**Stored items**
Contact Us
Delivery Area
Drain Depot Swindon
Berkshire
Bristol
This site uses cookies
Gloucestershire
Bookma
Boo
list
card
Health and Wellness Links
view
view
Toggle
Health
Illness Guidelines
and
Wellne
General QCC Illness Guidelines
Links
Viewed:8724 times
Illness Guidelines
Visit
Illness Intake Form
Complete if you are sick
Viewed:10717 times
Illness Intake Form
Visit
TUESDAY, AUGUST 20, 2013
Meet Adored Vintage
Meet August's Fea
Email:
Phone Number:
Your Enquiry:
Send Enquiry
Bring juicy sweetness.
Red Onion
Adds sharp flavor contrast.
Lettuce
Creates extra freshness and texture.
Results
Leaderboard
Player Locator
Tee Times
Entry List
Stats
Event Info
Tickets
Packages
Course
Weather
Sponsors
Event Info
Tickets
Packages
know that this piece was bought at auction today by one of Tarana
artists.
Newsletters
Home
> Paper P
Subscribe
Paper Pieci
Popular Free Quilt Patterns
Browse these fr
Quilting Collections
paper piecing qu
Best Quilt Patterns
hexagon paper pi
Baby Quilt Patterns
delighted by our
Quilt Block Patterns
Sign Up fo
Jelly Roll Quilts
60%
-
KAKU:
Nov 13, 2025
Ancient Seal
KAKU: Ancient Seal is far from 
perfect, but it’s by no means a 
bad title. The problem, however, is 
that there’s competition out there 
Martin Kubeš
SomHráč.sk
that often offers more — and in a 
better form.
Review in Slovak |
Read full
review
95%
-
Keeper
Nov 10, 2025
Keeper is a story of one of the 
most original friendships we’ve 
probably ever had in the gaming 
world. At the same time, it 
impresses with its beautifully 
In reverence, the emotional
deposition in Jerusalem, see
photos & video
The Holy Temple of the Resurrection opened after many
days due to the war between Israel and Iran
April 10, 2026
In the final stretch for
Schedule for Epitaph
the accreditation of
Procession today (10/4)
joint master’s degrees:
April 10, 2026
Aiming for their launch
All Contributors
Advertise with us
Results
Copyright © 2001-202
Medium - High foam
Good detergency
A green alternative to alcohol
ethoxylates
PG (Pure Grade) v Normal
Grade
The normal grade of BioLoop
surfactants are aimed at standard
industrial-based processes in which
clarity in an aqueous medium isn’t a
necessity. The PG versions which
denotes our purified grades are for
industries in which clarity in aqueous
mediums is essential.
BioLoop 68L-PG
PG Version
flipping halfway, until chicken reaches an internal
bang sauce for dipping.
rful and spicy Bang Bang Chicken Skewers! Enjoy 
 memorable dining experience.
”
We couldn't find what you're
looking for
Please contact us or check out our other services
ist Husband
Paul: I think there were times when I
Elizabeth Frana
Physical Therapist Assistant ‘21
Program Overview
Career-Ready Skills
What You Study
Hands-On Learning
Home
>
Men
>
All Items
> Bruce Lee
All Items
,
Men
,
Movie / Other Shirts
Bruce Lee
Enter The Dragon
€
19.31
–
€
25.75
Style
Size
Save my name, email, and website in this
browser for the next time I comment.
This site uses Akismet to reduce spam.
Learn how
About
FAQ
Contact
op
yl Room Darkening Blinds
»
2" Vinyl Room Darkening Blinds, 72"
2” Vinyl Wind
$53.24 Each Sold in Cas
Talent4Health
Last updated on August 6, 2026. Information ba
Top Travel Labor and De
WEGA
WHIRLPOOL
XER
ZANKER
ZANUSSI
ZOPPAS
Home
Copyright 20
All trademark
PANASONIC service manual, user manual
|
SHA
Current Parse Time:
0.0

**What to work on**
Copy out the lines verbatim, starting at the first line of the entries and ending at the line that contains "surfactants are aimed at standard", with both ends included.

**Written reply**
Contact Us
Delivery Area
Drain Depot Swindon
Berkshire
Bristol
This site uses cookies
Gloucestershire
Bookma
Boo
list
card
Health and Wellness Links
view
view
Toggle
Health
Illness Guidelines
and
Wellne
General QCC Illness Guidelines
Links
Viewed:8724 times
Illness Guidelines
Visit
Illness Intake Form
Complete if you are sick
Viewed:10717 times
Illness Intake Form
Visit
TUESDAY, AUGUST 20, 2013
Meet Adored Vintage
Meet August's Fea
Email:
Phone Number:
Your Enquiry:
Send Enquiry
Bring juicy sweetness.
Red Onion
Adds sharp flavor contrast.
Lettuce
Creates extra freshness and texture.
Results
Leaderboard
Player Locator
Tee Times
Entry List
Stats
Event Info
Tickets
Packages
Course
Weather
Sponsors
Event Info
Tickets
Packages
know that this piece was bought at auction today by one of Tarana
artists.
Newsletters
Home
> Paper P
Subscribe
Paper Pieci
Popular Free Quilt Patterns
Browse these fr
Quilting Collections
paper piecing qu
Best Quilt Patterns
hexagon paper pi
Baby Quilt Patterns
delighted by our
Quilt Block Patterns
Sign Up fo
Jelly Roll Quilts
60%
-
KAKU:
Nov 13, 2025
Ancient Seal
KAKU: Ancient Seal is far from 
perfect, but it’s by no means a 
bad title. The problem, however, is 
that there’s competition out there 
Martin Kubeš
SomHráč.sk
that often offers more — and in a 
better form.
Review in Slovak |
Read full
review
95%
-
Keeper
Nov 10, 2025
Keeper is a story of one of the 
most original friendships we’ve 
probably ever had in the gaming 
world. At the same time, it 
impresses with its beautifully 
In reverence, the emotional
deposition in Jerusalem, see
photos & video
The Holy Temple of the Resurrection opened after many
days due to the war between Israel and Iran
April 10, 2026
In the final stretch for
Schedule for Epitaph
the accreditation of
Procession today (10/4)
joint master’s degrees:
April 10, 2026
Aiming for their launch
All Contributors
Advertise with us
Results
Copyright © 2001-202
Medium - High foam
Good detergency
A green alternative to alcohol
ethoxylates
PG (Pure Grade) v Normal
Grade
The normal grade of BioLoop
surfactants are aimed at standard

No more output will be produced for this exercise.